:: Dataset content ::
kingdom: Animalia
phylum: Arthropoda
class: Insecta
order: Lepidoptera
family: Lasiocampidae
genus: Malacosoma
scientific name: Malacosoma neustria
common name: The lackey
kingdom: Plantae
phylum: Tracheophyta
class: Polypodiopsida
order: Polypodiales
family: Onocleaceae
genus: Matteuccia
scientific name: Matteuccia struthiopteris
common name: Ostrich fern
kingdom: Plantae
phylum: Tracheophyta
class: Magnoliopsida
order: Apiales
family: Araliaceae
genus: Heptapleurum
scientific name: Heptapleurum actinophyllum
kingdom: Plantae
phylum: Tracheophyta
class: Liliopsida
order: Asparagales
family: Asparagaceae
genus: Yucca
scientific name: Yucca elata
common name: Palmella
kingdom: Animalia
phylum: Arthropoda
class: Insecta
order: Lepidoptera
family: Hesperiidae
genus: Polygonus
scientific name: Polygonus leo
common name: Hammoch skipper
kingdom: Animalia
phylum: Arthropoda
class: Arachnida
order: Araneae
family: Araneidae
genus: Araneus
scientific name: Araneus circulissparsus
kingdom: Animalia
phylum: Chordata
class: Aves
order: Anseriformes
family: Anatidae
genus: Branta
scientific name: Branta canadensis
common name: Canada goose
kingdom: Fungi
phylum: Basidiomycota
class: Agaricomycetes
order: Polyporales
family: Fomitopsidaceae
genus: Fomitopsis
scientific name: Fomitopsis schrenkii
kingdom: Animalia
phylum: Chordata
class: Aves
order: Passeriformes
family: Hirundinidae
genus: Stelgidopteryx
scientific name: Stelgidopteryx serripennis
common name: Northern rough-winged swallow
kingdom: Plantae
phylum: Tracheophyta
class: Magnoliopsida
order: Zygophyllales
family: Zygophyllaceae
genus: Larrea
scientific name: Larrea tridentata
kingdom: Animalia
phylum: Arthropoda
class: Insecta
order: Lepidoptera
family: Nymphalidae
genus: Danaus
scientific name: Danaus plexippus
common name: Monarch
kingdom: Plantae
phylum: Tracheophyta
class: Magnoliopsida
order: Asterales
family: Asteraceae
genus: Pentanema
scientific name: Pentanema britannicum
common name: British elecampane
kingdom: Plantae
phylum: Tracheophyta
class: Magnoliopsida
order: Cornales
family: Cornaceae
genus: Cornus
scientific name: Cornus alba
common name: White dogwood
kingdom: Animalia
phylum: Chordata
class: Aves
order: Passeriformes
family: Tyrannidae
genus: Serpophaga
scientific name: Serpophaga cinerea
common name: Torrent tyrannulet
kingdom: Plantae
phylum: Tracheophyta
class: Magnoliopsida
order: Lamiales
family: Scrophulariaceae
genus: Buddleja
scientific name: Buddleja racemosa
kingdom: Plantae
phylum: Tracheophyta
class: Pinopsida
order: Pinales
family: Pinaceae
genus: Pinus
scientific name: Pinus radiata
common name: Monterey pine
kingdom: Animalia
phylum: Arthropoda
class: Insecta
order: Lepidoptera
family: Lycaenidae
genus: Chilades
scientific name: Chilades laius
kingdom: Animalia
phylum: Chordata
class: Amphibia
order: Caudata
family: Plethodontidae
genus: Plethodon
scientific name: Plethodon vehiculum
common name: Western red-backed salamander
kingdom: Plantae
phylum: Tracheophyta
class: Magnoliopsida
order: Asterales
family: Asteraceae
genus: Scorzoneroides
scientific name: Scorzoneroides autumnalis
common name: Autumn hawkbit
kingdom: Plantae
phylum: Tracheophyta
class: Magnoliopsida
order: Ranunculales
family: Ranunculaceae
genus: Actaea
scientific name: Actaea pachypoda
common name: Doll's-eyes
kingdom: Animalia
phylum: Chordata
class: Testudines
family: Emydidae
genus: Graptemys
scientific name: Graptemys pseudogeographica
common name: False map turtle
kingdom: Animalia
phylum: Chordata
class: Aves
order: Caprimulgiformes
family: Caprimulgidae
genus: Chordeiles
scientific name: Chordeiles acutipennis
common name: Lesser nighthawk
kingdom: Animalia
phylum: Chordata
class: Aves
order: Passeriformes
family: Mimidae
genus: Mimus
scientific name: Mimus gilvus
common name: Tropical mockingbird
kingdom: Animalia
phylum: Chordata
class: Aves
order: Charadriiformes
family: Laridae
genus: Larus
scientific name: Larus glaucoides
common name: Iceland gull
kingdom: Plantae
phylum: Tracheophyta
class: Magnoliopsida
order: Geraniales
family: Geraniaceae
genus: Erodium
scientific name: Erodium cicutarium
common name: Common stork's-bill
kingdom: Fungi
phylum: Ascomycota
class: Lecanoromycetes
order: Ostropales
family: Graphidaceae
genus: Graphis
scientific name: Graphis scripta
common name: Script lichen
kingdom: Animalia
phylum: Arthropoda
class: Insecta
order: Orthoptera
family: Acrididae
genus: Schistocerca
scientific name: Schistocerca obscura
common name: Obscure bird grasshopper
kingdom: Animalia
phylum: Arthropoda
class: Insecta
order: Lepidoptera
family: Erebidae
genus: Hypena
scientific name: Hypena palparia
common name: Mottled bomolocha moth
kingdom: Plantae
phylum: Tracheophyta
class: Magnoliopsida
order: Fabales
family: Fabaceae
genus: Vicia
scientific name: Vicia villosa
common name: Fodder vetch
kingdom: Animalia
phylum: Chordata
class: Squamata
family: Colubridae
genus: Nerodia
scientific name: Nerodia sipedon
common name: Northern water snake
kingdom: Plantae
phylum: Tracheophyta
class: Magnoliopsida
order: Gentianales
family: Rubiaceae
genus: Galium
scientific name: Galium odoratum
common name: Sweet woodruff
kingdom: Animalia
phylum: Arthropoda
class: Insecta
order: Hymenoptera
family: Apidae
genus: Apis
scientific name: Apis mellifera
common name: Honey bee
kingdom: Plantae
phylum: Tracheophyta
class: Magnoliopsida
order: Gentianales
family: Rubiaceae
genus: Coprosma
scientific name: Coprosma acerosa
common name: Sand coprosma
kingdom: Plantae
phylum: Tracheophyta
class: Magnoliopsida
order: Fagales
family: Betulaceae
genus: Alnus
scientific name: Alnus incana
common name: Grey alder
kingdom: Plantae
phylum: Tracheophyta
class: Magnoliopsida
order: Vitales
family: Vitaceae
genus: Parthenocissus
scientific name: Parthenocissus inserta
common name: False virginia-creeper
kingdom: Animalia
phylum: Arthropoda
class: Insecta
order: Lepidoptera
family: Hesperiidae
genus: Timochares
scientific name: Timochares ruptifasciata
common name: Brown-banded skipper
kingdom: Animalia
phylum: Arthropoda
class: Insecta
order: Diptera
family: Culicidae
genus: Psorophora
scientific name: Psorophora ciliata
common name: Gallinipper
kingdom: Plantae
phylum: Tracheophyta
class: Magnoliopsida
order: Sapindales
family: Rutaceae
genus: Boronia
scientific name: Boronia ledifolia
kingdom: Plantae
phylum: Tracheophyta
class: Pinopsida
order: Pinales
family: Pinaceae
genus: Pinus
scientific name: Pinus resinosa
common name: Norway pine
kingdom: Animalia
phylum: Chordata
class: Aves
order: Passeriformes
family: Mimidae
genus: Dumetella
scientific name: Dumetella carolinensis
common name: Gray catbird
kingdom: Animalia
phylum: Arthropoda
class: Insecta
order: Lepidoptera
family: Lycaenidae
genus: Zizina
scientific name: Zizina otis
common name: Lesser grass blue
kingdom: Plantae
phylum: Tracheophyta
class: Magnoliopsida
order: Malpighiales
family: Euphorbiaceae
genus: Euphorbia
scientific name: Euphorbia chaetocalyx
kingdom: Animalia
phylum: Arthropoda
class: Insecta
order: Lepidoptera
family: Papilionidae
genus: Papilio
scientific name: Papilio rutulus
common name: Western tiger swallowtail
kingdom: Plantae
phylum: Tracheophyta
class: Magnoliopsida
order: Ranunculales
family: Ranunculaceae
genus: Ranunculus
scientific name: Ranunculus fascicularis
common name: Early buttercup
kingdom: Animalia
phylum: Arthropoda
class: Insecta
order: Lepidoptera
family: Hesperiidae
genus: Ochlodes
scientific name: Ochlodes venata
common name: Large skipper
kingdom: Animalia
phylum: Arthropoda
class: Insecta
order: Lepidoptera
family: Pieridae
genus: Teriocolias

:: Written instruction ::
Write out, unchanged, every line of the listing from the one containing "genus: Ochlodes" through the last line of the listing, including both ends.

:: Exercise output ::
genus: Ochlodes
scientific name: Ochlodes venata
common name: Large skipper
kingdom: Animalia
phylum: Arthropoda
class: Insecta
order: Lepidoptera
family: Pieridae
genus: Teriocolias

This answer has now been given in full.